SnapShot - web analytics
The main analytics product being offered is called Snapshot, which does Alexa-style comparisons between websites - as well as additional metrics such as 'trust'. Indeed the new Compete is similar in nature to Alexa, in that it collects data about website traffic and makes it available to the public. However Compete (unsurprisingly) says that its data is superior to Alexa's, because it uses more than just a toolbar to collect it. Compete gets its data in the following ways:
- The Compete toolbar - works very similar to Alexa toolbar, in that "community members" download the toolbar and opt in to share information on the web pages they visit, as well as other marketing data.
- Opt-In Panels
- Application Providers
Compete currently has more than two million members - and this is growing as new users download their toolbar and Compete expands its data collection, via ISP relationships and the other methods mentioned above.
As with Alexa, there is ranking, pages/visit, avg stay and comparisons (up to 3 domains in total). There's also a People metric - an estimate of unique visitors to a site.
Compete is really challenging Alexa (owned by Alazon) front-on here. The following table, which I found in the FAQs, makes this clear:
Source: Compete.com FAQ
Issues with SnapShot
However in my tests, I identified a couple of downsides to Compete's data - which makes me think that Alexa isn't vanquished just yet. The first is that Compete data is US only. Even the data of international toolbar users is not included. So, as with comScore, this immediately makes Compete's data less comprehensive than it could be. [update: comScore advised me that "comScore has offered international data for quite some time."] Compete told me that this will change over time, but for now they only offer US data.
The second issue is that Compete doesn't provide very accurate data on blogs or small websites.

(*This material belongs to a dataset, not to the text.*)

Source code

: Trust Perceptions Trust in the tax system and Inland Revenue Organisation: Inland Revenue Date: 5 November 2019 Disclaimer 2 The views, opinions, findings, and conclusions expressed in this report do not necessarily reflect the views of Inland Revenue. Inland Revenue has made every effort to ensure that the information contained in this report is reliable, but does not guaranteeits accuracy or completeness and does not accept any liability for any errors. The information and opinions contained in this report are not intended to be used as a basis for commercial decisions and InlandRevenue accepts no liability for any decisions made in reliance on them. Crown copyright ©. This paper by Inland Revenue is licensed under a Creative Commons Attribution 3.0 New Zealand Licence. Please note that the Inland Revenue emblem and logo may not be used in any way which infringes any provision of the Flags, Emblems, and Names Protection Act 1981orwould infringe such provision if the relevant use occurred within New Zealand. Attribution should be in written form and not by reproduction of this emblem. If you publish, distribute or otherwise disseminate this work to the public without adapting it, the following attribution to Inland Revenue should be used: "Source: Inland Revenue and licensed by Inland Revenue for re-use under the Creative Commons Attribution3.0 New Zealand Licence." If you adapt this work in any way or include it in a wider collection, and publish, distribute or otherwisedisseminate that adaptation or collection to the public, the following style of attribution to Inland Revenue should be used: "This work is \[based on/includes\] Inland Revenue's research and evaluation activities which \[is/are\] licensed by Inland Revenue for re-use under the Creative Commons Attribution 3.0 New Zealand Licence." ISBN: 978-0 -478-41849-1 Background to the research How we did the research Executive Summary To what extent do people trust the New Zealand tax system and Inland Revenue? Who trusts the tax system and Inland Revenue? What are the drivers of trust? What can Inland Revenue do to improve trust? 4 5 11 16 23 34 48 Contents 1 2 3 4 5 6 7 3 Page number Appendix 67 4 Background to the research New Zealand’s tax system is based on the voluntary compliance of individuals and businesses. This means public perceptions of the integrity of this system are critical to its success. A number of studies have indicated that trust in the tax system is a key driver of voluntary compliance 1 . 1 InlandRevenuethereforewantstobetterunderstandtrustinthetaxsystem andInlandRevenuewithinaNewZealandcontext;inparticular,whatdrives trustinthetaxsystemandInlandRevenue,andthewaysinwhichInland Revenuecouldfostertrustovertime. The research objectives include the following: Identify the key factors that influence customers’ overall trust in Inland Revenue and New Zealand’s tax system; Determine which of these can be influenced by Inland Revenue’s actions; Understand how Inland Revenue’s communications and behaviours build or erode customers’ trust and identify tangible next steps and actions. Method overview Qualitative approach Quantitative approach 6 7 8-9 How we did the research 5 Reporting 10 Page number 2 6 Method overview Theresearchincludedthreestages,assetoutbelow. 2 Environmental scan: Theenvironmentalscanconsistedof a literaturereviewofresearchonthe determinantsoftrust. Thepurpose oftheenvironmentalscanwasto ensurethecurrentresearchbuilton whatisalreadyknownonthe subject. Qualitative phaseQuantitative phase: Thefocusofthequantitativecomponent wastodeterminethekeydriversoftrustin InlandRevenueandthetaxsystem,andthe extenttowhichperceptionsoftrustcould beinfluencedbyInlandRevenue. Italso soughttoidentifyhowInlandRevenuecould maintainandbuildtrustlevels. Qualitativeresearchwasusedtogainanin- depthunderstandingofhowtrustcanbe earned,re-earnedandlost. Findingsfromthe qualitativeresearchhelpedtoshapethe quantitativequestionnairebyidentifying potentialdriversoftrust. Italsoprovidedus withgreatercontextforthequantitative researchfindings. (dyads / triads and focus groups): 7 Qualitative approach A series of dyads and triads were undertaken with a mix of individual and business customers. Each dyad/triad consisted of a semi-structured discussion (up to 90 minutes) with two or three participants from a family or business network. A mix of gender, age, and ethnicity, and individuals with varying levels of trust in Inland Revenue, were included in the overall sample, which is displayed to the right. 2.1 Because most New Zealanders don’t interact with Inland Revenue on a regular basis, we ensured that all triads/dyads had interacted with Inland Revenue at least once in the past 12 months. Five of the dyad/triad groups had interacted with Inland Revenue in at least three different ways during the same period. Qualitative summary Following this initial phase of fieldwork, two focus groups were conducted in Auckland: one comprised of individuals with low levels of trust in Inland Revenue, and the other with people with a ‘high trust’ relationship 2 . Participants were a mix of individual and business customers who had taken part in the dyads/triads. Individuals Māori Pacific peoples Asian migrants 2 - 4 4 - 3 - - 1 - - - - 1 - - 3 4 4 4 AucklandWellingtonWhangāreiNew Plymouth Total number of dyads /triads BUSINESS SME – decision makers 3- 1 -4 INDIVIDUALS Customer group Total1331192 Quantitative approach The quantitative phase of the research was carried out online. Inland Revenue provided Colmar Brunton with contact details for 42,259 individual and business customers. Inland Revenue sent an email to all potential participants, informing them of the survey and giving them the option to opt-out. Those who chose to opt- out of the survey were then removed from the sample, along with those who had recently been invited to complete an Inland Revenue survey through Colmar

I tested Read/WriteWeb, Techcrunch and some other blogs - and the data was significantly under-reported and trends weren't accurate. So for this reason, Alexa maintains its edge for now as a stats service for blogs and small startups. The Compete data for large websites, like MySpace and Yahoo, is much more compelling though. Compete told me in our briefing that they do intend to cater to 'the long tail', so I'm hoping that data for small websites improves soon.
At first glance when you go to compete.com, you'd be forgiven for thinking it's just another search engine. But search results come with some nifty features. For example search for "computers" and the following page comes up:
At the top are 'sponsored links' (ads). These are followed by 'Compete Picks', which are search results that are determined by the 2 million + community of Compete users. In the FAQ it states that "Compete Picks 'promote' specific search results based on the input of the Compete community." Compete Picks only appear for popular search terms currently, but it's hoped that as Compete's memberbase grows it will be able to feature Compete Picks for more obscure search terms.
There are also icons for trustworthiness of websites and a Snapshot stats icon. But of most interest is the little blue dollar icon which displays on some results. This means there are special deals and promotional codes associated with the domain. Click through to the Snapshot page for the domain and you'll see something like this:
This is potentially a great feature, because it ties in specific shopping deals with search.
Below the Compete Picks are normal search results, provided by Yahoo.
Another feature is MyCompete, "a personalized homepage for Compete community members" (includes retail incentives). Add that to the search, analytics, shopping deals - and this is quite a package being released by Compete. I'd personally like to see the data expanded beyond US and improved in regards to blogs and small websites - but overall Compete's feature set is impressive. Also the shopping component seems to me to be a potentially very compelling part of their search site.
Compete.com will officially launch on November 1, but the site is currently available for testing.